The {file_type_distribution} placeholder is renamed to
{survey_signals} to reflect the broader content.

luminos.py base scan computes survey_signals once and stores it on
report["survey_signals"]; AI consumers read from there.

summarize_categories() and report["file_categories"] are unchanged
— the terminal report still uses the bucketed view (#49 tracks
fixing that follow-up).

Smoke tested on two targets:
- luminos_lib: identical-quality survey ("Python library package",
  confidence 0.85), unchanged behavior on code targets.
- A synthetic Maildir of 8 messages with `:2,S` flag suffixes:
  survey now correctly identifies it as "A Maildir-format mailbox
  containing 8 email messages" with confidence 0.90, names the
  Maildir naming convention in domain_notes, and correctly marks
  parse_structure as a skip tool.

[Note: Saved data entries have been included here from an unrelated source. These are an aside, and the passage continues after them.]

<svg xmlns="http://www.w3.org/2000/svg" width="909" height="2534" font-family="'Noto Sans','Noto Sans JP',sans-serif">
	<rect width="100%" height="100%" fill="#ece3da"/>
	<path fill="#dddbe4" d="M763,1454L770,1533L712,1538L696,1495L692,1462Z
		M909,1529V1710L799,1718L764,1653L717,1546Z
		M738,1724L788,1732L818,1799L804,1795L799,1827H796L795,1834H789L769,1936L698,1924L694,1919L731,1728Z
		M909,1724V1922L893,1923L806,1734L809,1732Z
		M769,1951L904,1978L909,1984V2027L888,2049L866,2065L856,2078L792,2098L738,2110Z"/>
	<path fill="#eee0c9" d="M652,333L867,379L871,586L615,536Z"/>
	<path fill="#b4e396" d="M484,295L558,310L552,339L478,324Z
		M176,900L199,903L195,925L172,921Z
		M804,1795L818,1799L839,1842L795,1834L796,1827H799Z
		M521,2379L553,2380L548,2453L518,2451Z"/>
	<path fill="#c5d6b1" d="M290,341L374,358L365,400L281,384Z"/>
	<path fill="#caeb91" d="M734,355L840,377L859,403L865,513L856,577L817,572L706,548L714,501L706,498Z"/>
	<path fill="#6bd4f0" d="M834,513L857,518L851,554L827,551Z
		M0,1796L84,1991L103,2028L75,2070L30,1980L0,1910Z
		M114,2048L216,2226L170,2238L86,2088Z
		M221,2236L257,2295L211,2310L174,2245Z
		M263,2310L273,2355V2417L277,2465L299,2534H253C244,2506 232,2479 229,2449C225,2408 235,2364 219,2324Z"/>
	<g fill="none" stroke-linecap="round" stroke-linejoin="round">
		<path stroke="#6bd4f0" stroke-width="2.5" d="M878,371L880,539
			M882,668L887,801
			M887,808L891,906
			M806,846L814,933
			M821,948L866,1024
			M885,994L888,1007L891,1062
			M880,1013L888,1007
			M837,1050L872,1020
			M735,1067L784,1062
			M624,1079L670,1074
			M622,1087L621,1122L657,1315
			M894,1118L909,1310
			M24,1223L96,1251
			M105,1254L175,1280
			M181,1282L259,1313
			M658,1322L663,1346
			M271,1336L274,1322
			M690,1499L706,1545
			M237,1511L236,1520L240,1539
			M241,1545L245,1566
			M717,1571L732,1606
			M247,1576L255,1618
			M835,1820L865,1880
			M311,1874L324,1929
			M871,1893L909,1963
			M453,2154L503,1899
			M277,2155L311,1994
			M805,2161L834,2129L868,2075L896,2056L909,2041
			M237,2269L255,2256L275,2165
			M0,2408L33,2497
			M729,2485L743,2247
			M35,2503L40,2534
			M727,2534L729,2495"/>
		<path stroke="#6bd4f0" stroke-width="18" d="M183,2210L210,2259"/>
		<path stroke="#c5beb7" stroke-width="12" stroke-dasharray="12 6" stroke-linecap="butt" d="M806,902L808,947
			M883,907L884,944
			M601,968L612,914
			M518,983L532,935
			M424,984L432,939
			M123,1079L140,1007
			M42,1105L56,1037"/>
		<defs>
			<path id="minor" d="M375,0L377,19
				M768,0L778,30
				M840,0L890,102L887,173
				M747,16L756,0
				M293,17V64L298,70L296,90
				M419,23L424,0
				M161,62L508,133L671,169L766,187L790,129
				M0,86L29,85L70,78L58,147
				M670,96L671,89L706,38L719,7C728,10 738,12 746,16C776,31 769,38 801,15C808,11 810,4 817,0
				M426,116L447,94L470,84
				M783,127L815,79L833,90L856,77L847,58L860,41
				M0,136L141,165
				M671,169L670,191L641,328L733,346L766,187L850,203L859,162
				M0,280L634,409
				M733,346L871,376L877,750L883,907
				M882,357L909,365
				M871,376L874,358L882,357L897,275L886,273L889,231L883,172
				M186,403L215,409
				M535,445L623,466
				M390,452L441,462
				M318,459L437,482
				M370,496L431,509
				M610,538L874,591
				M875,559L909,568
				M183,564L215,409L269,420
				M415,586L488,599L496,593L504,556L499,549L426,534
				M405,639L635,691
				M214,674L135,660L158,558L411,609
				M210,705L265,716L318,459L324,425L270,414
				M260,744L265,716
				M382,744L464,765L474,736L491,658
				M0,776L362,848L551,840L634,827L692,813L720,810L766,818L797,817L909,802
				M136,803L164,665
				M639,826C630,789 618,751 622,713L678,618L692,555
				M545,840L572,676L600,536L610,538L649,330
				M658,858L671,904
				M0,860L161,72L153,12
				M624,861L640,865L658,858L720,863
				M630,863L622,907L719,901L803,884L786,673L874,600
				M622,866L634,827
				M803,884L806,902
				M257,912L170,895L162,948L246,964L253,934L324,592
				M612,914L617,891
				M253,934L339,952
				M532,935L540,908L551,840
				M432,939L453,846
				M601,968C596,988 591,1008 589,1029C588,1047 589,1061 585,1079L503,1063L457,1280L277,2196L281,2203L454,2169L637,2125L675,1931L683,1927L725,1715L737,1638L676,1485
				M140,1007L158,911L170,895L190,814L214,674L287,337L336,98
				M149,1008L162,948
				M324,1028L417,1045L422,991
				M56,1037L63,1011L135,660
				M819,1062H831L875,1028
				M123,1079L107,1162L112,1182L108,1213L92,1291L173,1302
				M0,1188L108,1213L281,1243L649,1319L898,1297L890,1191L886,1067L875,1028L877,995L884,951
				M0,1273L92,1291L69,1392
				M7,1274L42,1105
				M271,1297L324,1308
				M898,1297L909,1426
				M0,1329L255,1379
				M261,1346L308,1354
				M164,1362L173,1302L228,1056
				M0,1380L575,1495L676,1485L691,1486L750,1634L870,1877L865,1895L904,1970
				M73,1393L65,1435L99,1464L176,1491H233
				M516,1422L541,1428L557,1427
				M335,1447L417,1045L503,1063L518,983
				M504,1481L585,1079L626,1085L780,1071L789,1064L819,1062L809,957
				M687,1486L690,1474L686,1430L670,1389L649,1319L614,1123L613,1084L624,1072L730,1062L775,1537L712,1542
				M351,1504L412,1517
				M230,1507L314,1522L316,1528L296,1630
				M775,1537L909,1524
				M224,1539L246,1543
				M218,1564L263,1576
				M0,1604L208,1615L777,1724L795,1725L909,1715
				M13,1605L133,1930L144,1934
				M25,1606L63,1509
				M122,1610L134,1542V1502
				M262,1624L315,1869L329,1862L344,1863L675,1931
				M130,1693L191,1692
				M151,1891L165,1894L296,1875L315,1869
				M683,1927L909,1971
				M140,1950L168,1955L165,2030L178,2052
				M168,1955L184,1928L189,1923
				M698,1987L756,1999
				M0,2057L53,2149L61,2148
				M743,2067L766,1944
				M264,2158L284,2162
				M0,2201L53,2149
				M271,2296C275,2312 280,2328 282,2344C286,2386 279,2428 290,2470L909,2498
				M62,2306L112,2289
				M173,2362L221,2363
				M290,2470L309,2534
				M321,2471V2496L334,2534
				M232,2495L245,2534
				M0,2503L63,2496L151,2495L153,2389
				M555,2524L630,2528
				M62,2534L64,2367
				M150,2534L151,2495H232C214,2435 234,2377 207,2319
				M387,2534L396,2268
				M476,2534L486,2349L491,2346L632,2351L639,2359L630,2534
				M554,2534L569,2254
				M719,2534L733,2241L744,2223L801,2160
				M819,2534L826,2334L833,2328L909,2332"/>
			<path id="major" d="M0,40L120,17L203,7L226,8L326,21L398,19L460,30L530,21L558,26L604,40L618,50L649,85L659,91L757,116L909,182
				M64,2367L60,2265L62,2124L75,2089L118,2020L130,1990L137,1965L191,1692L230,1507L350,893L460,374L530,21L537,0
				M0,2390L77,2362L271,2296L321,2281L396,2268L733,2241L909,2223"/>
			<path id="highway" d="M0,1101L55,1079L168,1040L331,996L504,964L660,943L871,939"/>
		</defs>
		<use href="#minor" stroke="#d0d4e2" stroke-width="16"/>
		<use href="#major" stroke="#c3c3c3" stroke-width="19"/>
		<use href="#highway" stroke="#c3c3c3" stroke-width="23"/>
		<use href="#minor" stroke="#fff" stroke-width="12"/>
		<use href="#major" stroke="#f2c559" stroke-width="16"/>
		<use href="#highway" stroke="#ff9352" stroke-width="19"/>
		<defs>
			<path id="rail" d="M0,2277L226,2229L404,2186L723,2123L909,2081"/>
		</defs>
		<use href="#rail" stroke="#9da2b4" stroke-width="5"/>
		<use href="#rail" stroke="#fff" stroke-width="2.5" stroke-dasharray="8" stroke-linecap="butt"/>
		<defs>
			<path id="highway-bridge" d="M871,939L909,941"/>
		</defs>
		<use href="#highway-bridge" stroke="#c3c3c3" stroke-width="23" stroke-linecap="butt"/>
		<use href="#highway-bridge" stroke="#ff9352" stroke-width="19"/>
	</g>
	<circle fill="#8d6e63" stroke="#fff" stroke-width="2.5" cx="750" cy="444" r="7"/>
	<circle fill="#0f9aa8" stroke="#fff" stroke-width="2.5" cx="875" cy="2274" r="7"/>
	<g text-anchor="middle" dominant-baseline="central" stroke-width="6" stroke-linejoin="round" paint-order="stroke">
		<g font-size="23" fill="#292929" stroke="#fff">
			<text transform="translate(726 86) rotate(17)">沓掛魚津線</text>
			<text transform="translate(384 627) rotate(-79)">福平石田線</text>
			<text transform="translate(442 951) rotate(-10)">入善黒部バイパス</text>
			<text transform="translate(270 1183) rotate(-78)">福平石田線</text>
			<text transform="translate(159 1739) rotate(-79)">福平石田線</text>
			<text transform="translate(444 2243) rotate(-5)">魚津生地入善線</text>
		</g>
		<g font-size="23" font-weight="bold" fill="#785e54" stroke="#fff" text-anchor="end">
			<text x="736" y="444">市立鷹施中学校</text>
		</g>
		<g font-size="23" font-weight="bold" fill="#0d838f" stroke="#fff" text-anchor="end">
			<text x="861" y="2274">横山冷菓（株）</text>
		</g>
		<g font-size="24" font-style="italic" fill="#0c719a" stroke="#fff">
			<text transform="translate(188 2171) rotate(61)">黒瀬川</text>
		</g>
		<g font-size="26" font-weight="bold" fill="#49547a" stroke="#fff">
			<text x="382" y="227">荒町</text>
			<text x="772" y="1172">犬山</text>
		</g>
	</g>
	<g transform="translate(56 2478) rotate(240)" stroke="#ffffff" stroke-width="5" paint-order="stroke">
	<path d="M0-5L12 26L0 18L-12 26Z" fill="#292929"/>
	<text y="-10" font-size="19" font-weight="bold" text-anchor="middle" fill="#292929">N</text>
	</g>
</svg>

Before #42 this would have been
  "8 source files."

Adds 8 unit tests for survey_signals covering empty input, extension
histogram, description aggregation/truncation, top-N cap, and
even-stride filename sampling.

#48 tracks the unit-of-analysis limitation (file is the wrong unit
for mbox, SQLite, archives, notebooks) — explicitly out of scope
for #42 and documented in survey_signals' docstring.